SELECTED PASSAGE ::
────────────────────

Re: [PROPOSAL] Support level increment delay for ReconsumerLater interface

2021-09-28 Thread r...@apache.org
Thanks Chris:

> It seems like an application can already do something like this without
any
> changes to the clients?

Now we can't implement such logic. Although we now provide the interface of
reconsumerLater, the real situation is that if there are some problems in
the system, it may be difficult to receive the message correctly after a
retry. We need to manually trigger the logic of ReconsumerLater multiple
times, so whether we can implement ReconsumerLater In the form of automatic
fallback, allowing users to retry multiple times, instead of the current
solution that only retryes once.

> An application could read the message properties and then figure out the
> next time interval it should use the for the ReconsumeLater method. The
> leveling concept could be a small piece of code the application implements
> to figure out the next time to reconsume the message.

────────────────────

SOURCE MATERIAL ::
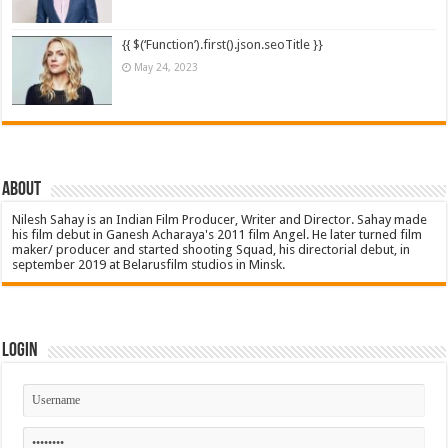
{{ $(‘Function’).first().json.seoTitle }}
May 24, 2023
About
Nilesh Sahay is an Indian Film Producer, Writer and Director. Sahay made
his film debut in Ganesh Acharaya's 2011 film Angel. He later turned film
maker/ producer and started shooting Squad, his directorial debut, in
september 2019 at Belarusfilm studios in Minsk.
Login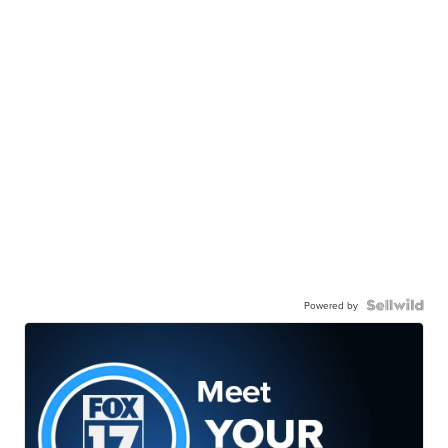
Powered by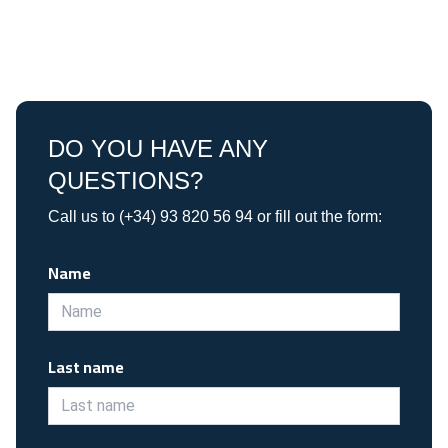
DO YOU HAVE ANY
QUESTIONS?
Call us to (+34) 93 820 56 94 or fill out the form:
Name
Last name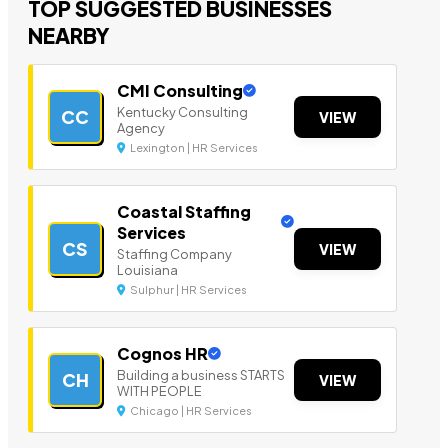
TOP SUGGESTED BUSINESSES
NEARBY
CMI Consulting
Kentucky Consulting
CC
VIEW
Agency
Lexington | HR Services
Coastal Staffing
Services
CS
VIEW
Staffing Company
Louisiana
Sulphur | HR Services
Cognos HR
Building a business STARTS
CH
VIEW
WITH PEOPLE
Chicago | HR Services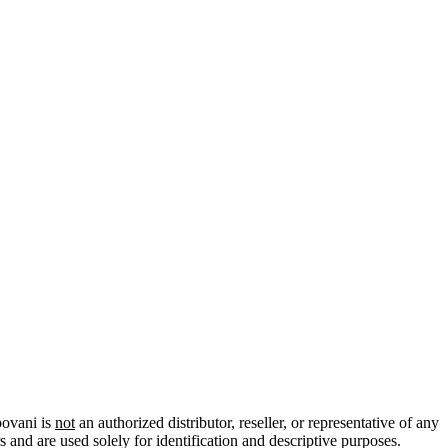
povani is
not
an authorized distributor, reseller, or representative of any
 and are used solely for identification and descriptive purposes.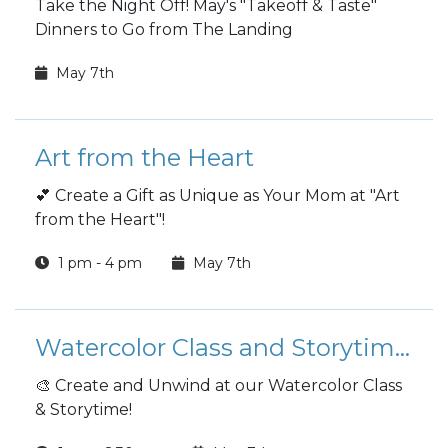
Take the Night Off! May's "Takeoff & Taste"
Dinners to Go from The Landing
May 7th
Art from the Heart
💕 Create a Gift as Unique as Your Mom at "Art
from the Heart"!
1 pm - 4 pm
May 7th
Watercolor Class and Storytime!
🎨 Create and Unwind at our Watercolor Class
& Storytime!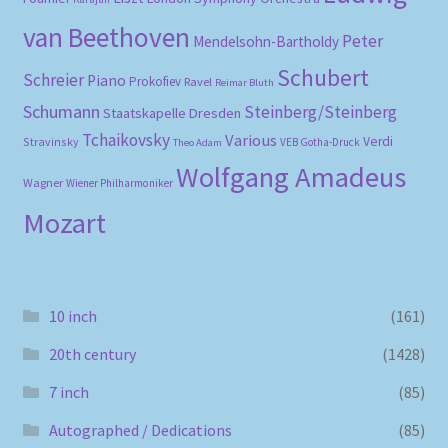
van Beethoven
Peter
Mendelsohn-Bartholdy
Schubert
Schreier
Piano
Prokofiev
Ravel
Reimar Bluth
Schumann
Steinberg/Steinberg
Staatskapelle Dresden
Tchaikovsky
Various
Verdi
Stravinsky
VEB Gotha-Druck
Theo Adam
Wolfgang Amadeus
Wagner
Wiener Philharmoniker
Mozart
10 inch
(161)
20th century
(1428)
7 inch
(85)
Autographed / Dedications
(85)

────────────────────

WORK INSTRUCTION 1 :: Translate into Spanish this sentence from the mailing-list reply about ReconsumerLater delays: "The leveling concept could be a small piece of code the application implements to figure out the next time to reconsume the message."
WORK INSTRUCTION 2 :: Go on with the mailing-list reply about ReconsumerLater delays, picking up after its final sentence.

ANSWER SPACE 1 :: El concepto de niveles podría ser un pequeño fragmento de código que la aplicación implementa para determinar el próximo momento en que volver a consumir el mensaje.

ANSWER SPACE 2 ::
Yes, In the implementation of the Go SDK, we also put the time of the next
retry in the message properties, and call ReconsumerLater again by reading
the time in the message properties. Now our point of disagreement is
whether this part of the code logic is whether we encapsulate a new
interface and expose it to the user, or whether we let the user implement
this part of the code logic. I prefer the first option.

--

Thanks
Xiaolong Ran

Chris Kellogg  于2021年9月28日周二 下午11:45写道:

> It seems like an application can already do something like this without any
> changes to the clients?
>
> An application could read the message properties and then figure out the
> next time interval it should use the for the ReconsumeLater method. The
> leveling concept could be a small piece of code the application implements
> to figure out the next time to reconsume the message.
>
> I think this API is a little confusing as well. I'll for more flexibility
> if users need that. However, in my opinion if this feature is really needed
> an interface should be exposed as an API as opposed to a specific
> implementation.
>
>
>
> On Tue, Sep 28, 2021 at 4:01 AM PengHui Li  wrote:
>
> > Hi Xiaolong,
> >
> > Currently, in the Pulsar client, we have ack timeout, negative ack, and
> > reconsume later method to achieve diverse message redelivery
> requirements.
> > I agree with the client side flexible message redelivery controlling but
> I
> > have a few concerns with the new API.
> >
> > 1. The new API looks very similar to the existing delay-queue based
> > implementation but It's very different in nature, which might confuse
> > users.
> > 2. Does the redelivery level can be specified by users? In my opinion, we
> > can provide a default exponentially backed off policy for users and we'd
> > better support customize it.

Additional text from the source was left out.